Tarea escrita a: Saca de los registros de abajo cada línea que contenga la palabra "kern".

Fragmento del documento:
↓↓↓
Que el Gobierno nombre al Fiscal General no implica que deba protegerlo a toda costa, incluso cuando su permanencia supone una amenaza

Que el Gobierno nombre al Fiscal General no implica que deba protegerlo a toda costa, incluso cuando su permanencia supone una amenaza
EFE

¿Qué nos está pasando? ¿O qué habría de pasar para que un presidente elegido democráticamente asalte cada día las instituciones que le han permitido llegar al poder? A estas alturas nadie en España duda que Pedro Sánchez jamás dimitirá por su voluntad, como nadie duda que jamás se planteó dimitir en su retiro espiritual de hace un año, ni en ningún otro momento. Es un fraude en sí mismo.

Ante ello, es bueno recordar obviedades, no fuera que acabáramos olvidándonos de que la Democracia garantiza la libertad y la ley, porque tiene límites, no sólo en las reglas de juego, sino en los comportamientos éticos y la ejemplaridad.
↑↑↑
Tarea escrita b: Cita entero, sin cambiar nada, el fragmento de arriba sobre el Fiscal General.

Registros dados:
↓↓↓
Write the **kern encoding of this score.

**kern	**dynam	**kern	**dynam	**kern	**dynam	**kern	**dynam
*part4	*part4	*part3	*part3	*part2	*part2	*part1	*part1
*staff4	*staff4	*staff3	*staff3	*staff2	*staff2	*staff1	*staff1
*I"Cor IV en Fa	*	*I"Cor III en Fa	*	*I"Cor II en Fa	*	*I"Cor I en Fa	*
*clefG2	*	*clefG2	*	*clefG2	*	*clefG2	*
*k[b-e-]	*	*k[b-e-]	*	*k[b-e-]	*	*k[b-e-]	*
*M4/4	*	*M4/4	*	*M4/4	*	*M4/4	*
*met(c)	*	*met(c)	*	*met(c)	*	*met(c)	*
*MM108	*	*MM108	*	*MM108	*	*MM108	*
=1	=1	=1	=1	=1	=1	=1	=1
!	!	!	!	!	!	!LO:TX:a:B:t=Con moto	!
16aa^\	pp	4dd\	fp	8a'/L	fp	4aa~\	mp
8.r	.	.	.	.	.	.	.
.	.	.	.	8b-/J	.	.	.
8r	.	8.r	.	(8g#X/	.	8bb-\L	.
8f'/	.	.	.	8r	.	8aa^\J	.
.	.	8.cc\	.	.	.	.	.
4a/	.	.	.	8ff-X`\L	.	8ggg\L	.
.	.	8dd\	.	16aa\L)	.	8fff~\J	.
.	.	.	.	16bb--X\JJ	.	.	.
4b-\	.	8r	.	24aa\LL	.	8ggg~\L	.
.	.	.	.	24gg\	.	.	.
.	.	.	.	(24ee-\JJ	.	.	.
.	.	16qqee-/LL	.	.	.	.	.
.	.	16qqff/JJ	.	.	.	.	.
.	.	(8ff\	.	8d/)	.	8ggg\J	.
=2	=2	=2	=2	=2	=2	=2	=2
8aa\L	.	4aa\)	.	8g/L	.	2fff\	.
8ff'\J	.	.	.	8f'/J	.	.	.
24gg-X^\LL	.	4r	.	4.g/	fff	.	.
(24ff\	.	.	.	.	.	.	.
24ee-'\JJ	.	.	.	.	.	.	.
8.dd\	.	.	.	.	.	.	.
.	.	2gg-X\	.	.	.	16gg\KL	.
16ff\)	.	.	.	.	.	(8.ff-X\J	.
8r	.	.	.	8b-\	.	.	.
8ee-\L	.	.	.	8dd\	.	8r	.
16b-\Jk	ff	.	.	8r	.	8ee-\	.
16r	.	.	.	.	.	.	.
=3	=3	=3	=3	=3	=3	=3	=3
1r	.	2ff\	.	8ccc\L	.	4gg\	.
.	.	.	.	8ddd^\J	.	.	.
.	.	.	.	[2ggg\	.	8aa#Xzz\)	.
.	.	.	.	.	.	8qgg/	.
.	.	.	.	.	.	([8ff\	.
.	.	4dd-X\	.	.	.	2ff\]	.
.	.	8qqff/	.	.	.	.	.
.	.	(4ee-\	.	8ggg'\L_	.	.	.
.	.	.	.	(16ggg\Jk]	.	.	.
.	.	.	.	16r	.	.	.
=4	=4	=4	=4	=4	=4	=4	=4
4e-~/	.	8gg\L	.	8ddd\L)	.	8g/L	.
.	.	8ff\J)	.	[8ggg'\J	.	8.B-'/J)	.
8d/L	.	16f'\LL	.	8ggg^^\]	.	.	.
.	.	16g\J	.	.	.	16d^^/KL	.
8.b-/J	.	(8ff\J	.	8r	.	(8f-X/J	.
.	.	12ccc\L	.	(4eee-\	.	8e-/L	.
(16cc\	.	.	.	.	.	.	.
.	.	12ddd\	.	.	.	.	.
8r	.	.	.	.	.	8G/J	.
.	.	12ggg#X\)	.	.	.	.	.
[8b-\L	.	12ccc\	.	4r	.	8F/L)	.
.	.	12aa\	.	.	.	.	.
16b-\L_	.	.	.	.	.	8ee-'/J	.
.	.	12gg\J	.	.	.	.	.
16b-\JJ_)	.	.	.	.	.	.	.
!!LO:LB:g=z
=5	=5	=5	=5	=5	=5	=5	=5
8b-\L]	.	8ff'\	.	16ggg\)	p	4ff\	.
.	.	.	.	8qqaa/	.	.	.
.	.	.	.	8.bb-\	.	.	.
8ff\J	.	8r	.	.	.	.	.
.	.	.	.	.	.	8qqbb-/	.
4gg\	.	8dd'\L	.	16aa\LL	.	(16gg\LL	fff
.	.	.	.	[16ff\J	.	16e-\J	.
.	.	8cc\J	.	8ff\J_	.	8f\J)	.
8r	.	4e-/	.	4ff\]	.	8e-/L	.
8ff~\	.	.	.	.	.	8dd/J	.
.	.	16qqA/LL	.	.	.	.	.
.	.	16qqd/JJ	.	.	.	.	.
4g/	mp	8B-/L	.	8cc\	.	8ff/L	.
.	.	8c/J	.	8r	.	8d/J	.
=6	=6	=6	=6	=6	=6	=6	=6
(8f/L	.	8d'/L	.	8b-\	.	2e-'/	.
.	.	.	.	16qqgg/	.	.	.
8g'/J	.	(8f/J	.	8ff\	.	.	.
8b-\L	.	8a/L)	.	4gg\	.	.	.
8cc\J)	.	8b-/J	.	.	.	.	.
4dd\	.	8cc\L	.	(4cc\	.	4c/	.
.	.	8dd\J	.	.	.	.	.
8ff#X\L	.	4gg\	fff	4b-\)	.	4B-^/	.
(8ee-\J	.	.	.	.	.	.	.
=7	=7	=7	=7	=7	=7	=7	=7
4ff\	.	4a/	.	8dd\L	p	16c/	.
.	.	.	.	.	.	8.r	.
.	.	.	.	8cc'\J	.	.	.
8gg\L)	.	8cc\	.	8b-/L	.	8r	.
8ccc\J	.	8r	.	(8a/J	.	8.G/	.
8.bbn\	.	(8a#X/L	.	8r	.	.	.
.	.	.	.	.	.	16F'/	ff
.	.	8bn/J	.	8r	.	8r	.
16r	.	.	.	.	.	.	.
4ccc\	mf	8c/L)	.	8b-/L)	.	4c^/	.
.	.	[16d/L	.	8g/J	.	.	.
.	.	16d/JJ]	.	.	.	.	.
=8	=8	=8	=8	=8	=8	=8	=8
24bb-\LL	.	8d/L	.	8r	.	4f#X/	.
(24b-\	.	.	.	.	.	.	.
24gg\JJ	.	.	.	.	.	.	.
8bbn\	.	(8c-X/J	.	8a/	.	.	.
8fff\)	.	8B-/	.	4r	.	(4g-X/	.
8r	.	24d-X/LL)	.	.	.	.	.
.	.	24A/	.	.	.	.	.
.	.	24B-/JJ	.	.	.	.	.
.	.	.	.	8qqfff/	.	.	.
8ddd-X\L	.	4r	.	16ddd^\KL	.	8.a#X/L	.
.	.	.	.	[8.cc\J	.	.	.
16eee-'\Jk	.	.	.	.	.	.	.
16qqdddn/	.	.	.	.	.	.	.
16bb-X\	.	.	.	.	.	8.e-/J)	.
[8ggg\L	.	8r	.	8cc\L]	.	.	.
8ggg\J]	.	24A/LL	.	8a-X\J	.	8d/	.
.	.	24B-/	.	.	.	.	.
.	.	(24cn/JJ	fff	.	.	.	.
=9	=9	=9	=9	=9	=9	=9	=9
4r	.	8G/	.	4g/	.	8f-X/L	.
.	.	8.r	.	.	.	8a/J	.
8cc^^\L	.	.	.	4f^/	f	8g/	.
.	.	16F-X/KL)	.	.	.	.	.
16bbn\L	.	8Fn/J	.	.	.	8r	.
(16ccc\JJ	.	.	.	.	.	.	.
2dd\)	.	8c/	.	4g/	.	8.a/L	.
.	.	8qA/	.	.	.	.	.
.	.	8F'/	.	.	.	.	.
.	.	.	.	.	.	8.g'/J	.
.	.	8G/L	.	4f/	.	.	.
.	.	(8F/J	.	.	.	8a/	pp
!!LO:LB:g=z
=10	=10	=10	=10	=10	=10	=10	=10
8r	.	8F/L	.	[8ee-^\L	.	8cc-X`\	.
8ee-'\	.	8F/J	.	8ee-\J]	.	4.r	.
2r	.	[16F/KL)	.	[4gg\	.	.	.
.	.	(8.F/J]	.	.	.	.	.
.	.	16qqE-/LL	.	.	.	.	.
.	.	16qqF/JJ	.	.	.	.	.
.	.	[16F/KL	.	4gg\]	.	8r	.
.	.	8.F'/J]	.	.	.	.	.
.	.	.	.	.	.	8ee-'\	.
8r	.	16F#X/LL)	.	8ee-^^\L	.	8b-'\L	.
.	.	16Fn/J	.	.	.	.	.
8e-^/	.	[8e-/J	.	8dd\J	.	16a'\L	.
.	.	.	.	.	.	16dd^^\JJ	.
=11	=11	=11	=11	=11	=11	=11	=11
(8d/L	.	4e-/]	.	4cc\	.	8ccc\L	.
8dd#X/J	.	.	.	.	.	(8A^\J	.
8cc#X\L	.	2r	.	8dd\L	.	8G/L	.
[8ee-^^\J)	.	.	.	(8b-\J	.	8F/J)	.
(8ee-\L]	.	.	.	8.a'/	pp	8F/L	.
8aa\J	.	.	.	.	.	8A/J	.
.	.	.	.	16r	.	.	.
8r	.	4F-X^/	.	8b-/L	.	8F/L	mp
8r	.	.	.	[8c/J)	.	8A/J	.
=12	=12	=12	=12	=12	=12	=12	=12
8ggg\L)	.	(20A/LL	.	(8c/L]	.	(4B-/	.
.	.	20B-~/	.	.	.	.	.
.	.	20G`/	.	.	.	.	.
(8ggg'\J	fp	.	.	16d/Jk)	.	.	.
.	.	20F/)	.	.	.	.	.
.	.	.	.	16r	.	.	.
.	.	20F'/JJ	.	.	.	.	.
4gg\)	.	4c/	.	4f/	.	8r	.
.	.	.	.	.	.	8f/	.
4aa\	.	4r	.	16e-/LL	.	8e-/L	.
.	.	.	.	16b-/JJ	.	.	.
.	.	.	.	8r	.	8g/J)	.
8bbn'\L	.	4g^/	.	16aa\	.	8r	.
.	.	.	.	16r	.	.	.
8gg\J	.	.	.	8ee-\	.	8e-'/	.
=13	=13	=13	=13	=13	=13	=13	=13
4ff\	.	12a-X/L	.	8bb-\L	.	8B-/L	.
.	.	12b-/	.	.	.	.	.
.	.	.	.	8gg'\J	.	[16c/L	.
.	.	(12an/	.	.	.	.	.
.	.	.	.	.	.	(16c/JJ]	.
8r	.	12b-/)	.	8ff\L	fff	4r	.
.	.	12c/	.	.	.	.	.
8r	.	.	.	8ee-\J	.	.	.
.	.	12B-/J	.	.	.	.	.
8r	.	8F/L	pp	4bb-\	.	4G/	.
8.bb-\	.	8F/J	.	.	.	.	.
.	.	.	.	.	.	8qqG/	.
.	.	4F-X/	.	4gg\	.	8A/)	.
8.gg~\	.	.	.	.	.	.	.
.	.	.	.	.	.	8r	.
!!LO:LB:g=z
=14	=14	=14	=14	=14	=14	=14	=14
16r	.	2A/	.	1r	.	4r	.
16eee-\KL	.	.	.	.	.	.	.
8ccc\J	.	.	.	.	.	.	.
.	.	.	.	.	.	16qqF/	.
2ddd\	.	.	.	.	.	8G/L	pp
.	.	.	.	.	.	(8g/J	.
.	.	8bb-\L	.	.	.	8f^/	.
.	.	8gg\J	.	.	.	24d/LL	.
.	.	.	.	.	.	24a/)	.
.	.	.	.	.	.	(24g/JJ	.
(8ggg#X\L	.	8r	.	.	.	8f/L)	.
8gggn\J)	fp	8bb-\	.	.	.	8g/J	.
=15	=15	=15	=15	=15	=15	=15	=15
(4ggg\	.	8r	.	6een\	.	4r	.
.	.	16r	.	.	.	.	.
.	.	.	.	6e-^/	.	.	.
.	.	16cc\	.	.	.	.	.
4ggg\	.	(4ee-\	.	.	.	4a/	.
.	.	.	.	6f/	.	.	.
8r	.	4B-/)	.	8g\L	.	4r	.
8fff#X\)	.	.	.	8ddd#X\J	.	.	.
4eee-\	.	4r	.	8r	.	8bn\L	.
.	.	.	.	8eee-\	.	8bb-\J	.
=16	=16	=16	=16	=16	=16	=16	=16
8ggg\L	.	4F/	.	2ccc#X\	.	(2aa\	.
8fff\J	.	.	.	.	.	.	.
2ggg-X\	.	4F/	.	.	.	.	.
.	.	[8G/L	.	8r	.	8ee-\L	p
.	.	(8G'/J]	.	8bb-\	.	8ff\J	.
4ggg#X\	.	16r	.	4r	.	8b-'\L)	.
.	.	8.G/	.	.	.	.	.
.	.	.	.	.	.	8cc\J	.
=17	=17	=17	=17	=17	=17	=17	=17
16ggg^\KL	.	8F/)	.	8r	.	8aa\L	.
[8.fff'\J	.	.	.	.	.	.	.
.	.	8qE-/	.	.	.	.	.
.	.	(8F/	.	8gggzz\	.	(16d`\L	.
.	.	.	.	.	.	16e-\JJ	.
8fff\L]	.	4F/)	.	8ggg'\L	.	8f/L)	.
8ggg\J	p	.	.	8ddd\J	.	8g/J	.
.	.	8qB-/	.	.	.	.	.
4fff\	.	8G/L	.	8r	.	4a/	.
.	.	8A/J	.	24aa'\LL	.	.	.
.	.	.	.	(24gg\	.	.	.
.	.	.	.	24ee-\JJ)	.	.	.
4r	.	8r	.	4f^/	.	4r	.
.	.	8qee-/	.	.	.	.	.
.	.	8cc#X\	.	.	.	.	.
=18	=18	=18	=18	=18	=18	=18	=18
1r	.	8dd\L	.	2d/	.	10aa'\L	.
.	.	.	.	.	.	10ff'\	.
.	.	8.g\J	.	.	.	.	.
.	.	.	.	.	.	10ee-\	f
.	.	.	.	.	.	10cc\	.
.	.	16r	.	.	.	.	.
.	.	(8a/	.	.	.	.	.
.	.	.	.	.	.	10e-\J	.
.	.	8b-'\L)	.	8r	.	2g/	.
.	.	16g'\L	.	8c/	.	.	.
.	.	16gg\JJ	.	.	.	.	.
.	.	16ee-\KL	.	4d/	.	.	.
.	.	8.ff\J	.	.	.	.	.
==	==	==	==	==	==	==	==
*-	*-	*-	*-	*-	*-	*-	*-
↑↑↑
Respuesta completa a:
Write the **kern encoding of this score.
**kern	**dynam	**kern	**dynam	**kern	**dynam	**kern	**dynam

Respuesta completa b:
Que el Gobierno nombre al Fiscal General no implica que deba protegerlo a toda costa, incluso cuando su permanencia supone una amenaza

Que el Gobierno nombre al Fiscal General no implica que deba protegerlo a toda costa, incluso cuando su permanencia supone una amenaza
EFE

¿Qué nos está pasando? ¿O qué habría de pasar para que un presidente elegido democráticamente asalte cada día las instituciones que le han permitido llegar al poder? A estas alturas nadie en España duda que Pedro Sánchez jamás dimitirá por su voluntad, como nadie duda que jamás se planteó dimitir en su retiro espiritual de hace un año, ni en ningún otro momento. Es un fraude en sí mismo.

Ante ello, es bueno recordar obviedades, no fuera que acabáramos olvidándonos de que la Democracia garantiza la libertad y la ley, porque tiene límites, no sólo en las reglas de juego, sino en los comportamientos éticos y la ejemplaridad.